My father died two years ago today.
He died three weeks after a doctor diagnosed him with stage four lung and liver cancer. He died three weeks after the same doctor's ice blue eyes flitted around the room as he told me my father's prognosis.
"A year? Nine months. Maybe six."
The doctor's lips had curled into a quick smile and then snapped into a somber line. It was like a door slamming shut. He had turned on his heels. Case closed. And I knew it wasn't going to be a year, nine months, not even six. I knew the end was much, much closer.
When my dad died, I was relieved. For two days, he'd sounded like a drowning man. His body gurgled, gasped and rattled. The nurse had called it wet respirations. She explained that it was due to the accumulation of secretions in the throat and airway. Since my dad could no longer clear his throat or swallow, the secretions banged around in his chest. Another name for this is the death rattle, she explained. Until that moment, I had thought the death rattle happened for a few seconds. Then the person gasped and died—at least that's how it was always portrayed in movies. I had no idea it could continue on and agonizingly on—my father flailing in an ocean where no one could rescue him.
In the middle of the night, the noise had finally stopped. My sister had nudged me, "dad's dead."
I had drifted off to sleep with a pillow over my head to silence dad's cacophony. The words were like a tsunami of freezing water. Then I opened my eyes and jumped up. My parents' condo which we'd converted to a makeshift hospice was quiet. No gurgling. No hissing. Just the tick of the second hand clock on the wall. I checked the clock. It seemed important to know the time.
5:15 a.m. September 17, 2010.
I walked into the room where dad had died.
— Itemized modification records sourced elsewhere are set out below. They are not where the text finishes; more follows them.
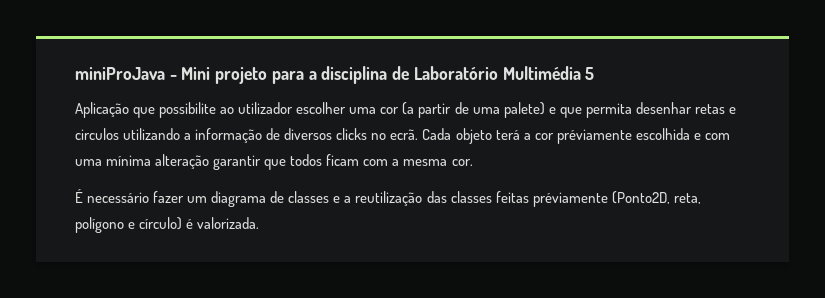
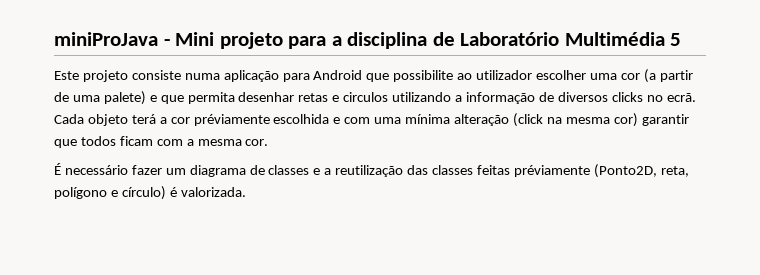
[75,102,129,118] Aplicação -> [54,70,363,82] Este projeto consiste numa aplicação para Android
(210, 161) none -> [512,113,638,127] (click na mesma cor)

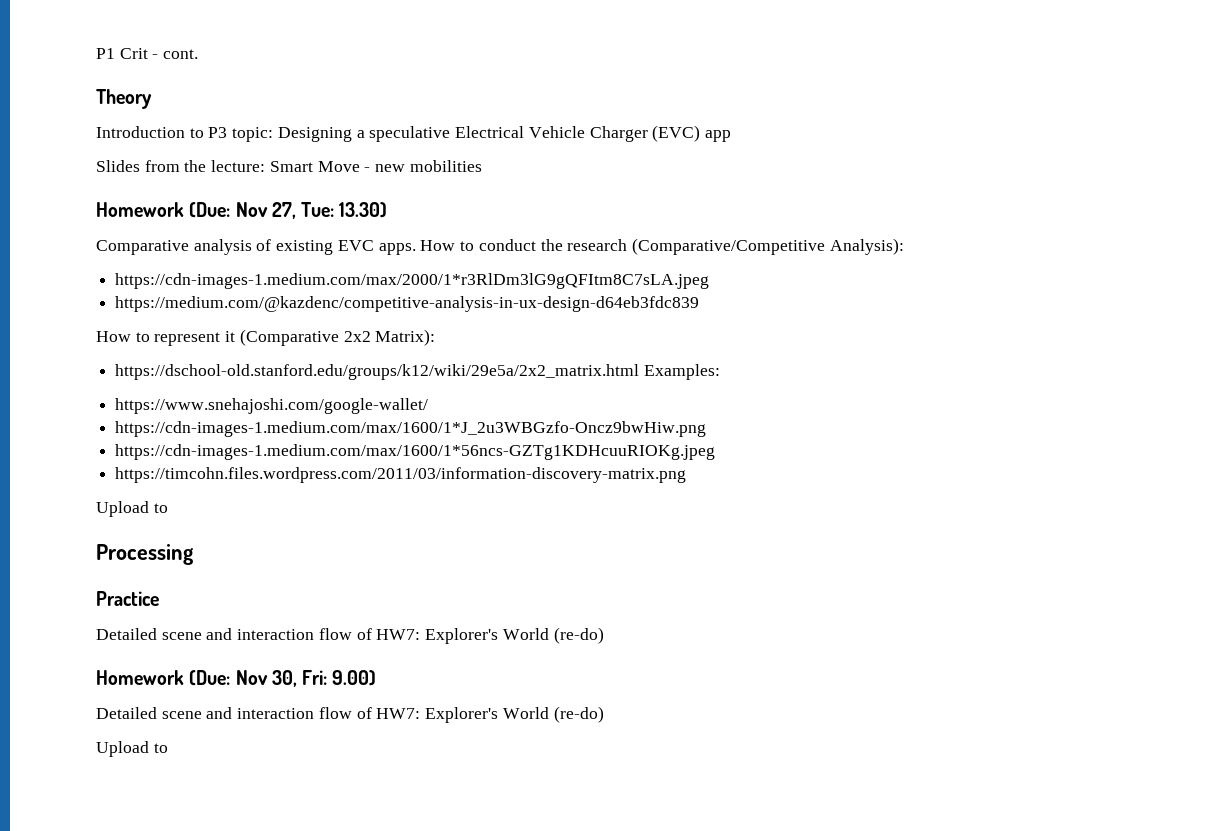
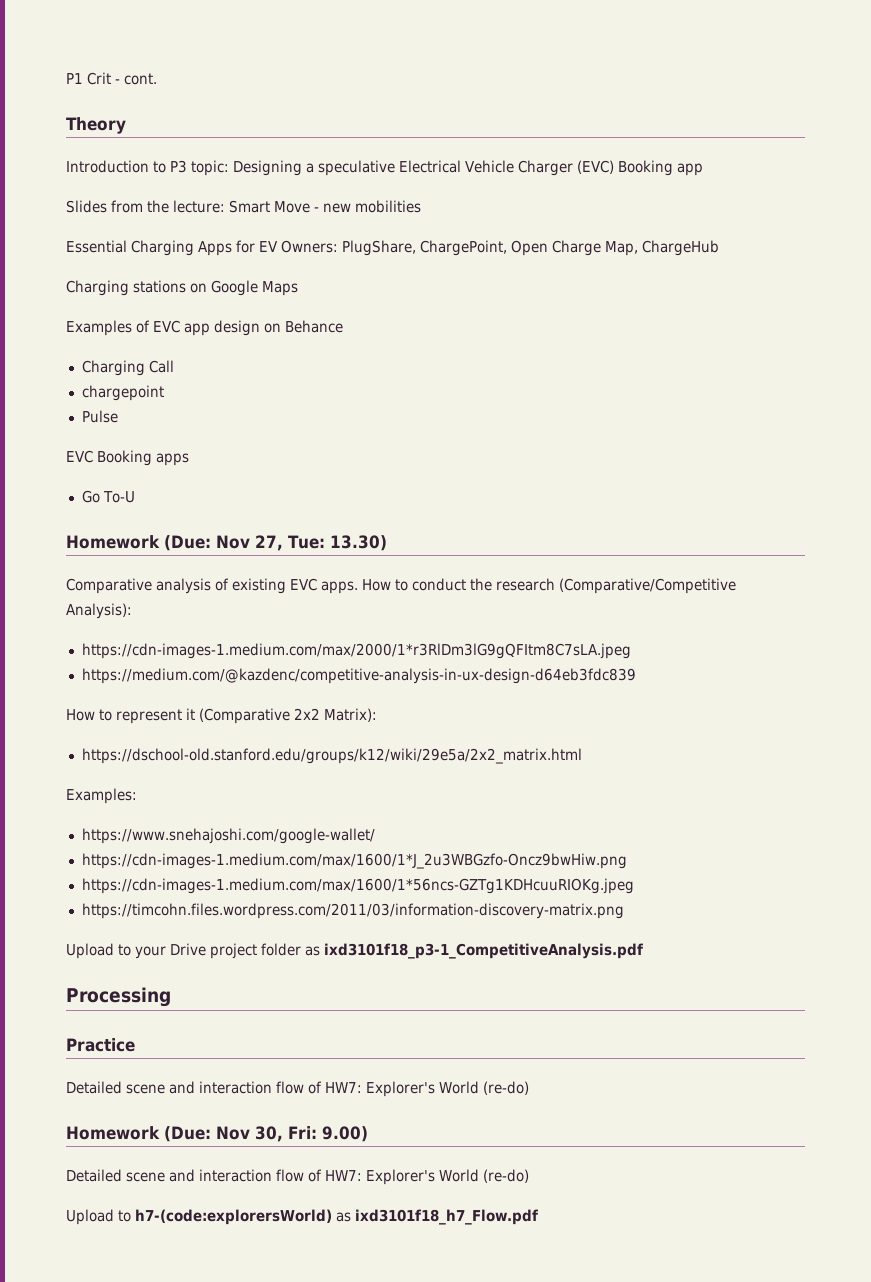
(701, 133) none -> [617,160,673,176] Booking
(482, 166) none -> [66,240,719,256] [66,280,298,296] [66,320,343,336] [81,360,174,376] [81,385,164,401] [81,410,118,423] [66,450,189,466] [81,490,135,503] // Essential Charging Apps for EV Owners: PlugShare, ChargePoint, Open Charge Map, ChargeHub // Charging stations on Google Maps // Examples of EVC app design on Behance // Charging Call // chargepoint // Pulse // EVC Booking apps // Go To-U
(640, 372) none -> (582, 756) //
(168, 508) none -> [135,943,643,959] your Drive project folder as ixd3101f18_p3-1_CompetitiveAnalysis.pdf
(168, 748) none -> [135,1209,538,1225] h7-(code:explorersWorld) as ixd3101f18_h7_Flow.pdf

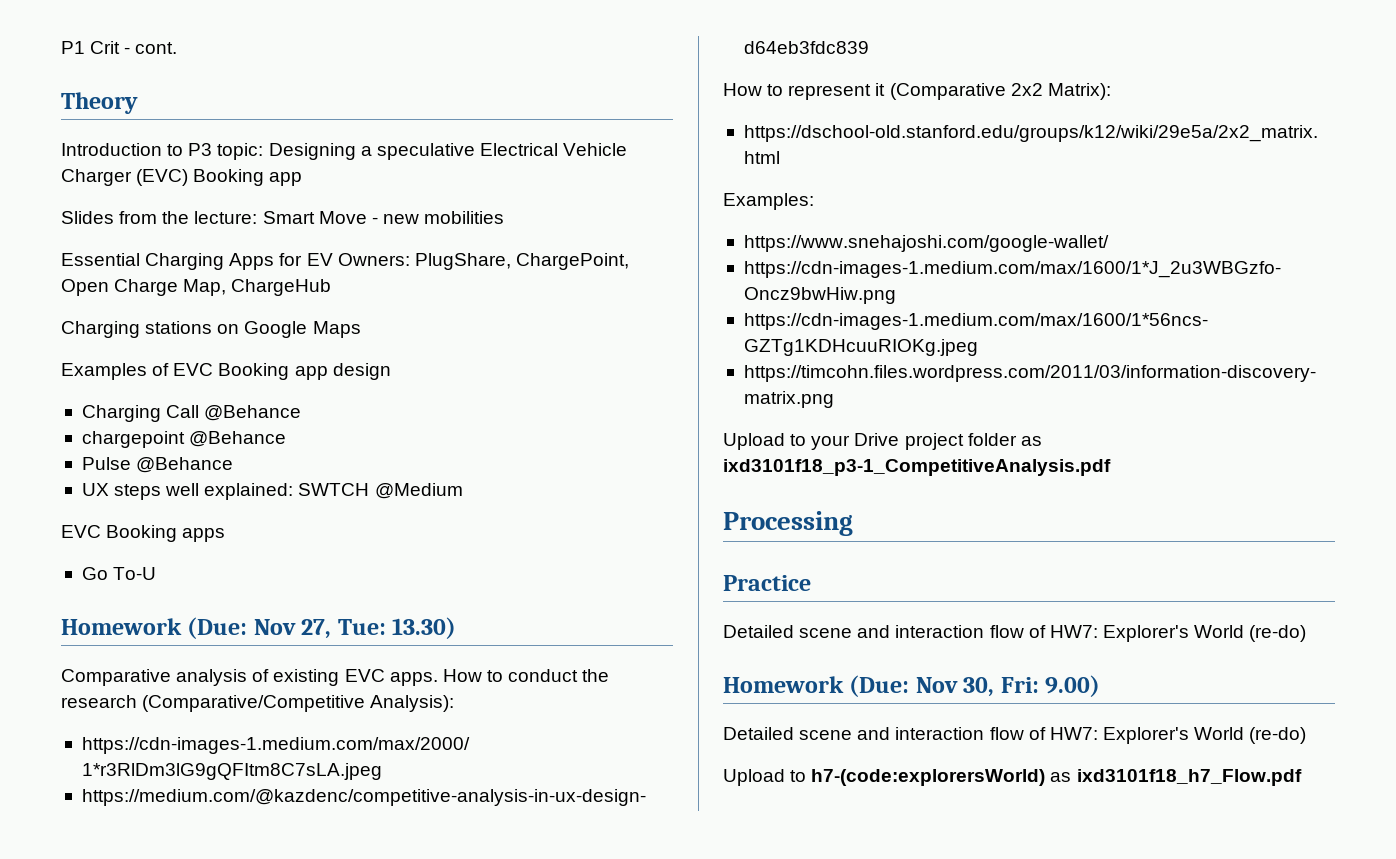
(180, 326) none -> [218,363,290,380] Booking
[264,320,343,333] on Behance -> (391, 371) none
(174, 366) none -> [204,405,302,421] @Behance
(164, 393) none -> [189,431,287,447] @Behance
(118, 416) none -> [136,457,234,473] [81,483,463,500] @Behance // UX steps well explained: SWTCH @Medium

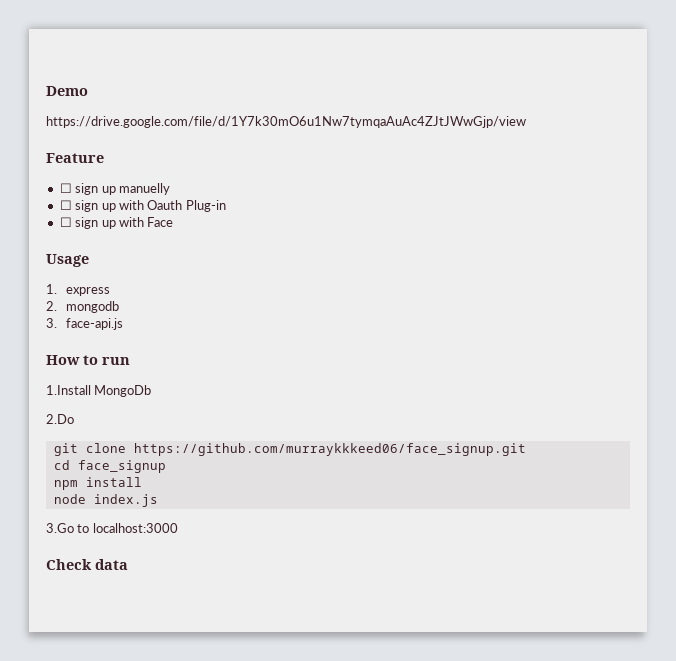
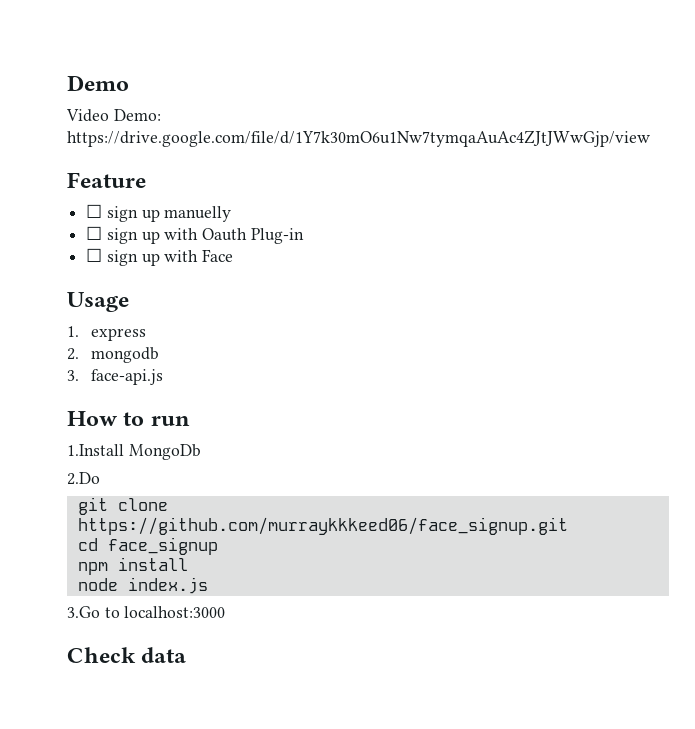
(88, 91) none -> [66,109,161,122] Video Demo:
When you hear people talk about seeing a dead person, most say, 'he looked so peaceful'. Or 'he looked like an angel'. Or 'he looked so content'.
I had thought about all these things I'd heard people say as I looked at my father. I didn't see it. To me, dad looked dead. He looked like a body without life. I realized that a body without life doesn't resemble the person who inhabited it. I had wished I could say he looked peaceful or happy or in another place. But no. Dad's eyes were like tiny slits. His mouth hung open as if his jaw was unhinged.
This is not dad, I had thought.
During the few days before dad died, I had wanted my dad to die. When he finally died, I had felt like a disconnected observer. I felt it wasn't really happening.
My dad's dead body was in front of me, but it didn't make sense to me. I had thought, 'okay, my father had finished with this horrible dying thing. Let's go find him and tell him it's over. Now he can go back to being dad.'
During those days after my father died, I had thought so many things that now seem like dreams. I had thought my father would be back. Even though death is always lurking, it somehow seemed impossible to me that it could actually happen to my dad. That someone who had been such a powerful force in my life could just disappear. I had also thought my sister and I—who though we are so completely different—would stay as close as we'd become during those last few weeks.
Two years later, the dynamics of my family have perhaps irrevocably changed. Before dad died, the holidays were a no-brainer, my extended family—my sister's family, my parents, my family—would, of course, celebrate together. Somewhere. A few months after my father died, my sister and I stopped talking for reasons that are cliché, but I won't elaborate on. Before my father died, my sister and I talked nearly every day. Estranged was a word I always imagined applied to other people. Never me. I thought I was too evolved for such nonsense. When people would tell me about their estrangements, I'd say (probably like a pompous ass), "life is too short." They'd look at me like I just didn't get it. I understand now. Sometimes you need to be estranged precisely because life is too short. It's too short for the drama, the stress, the game of pretending things are all right when, in fact, that is nowhere near the case.
When dad died, I didn't realize how the death of a person is the death of so much more than the death of the person. Two years later, I get it.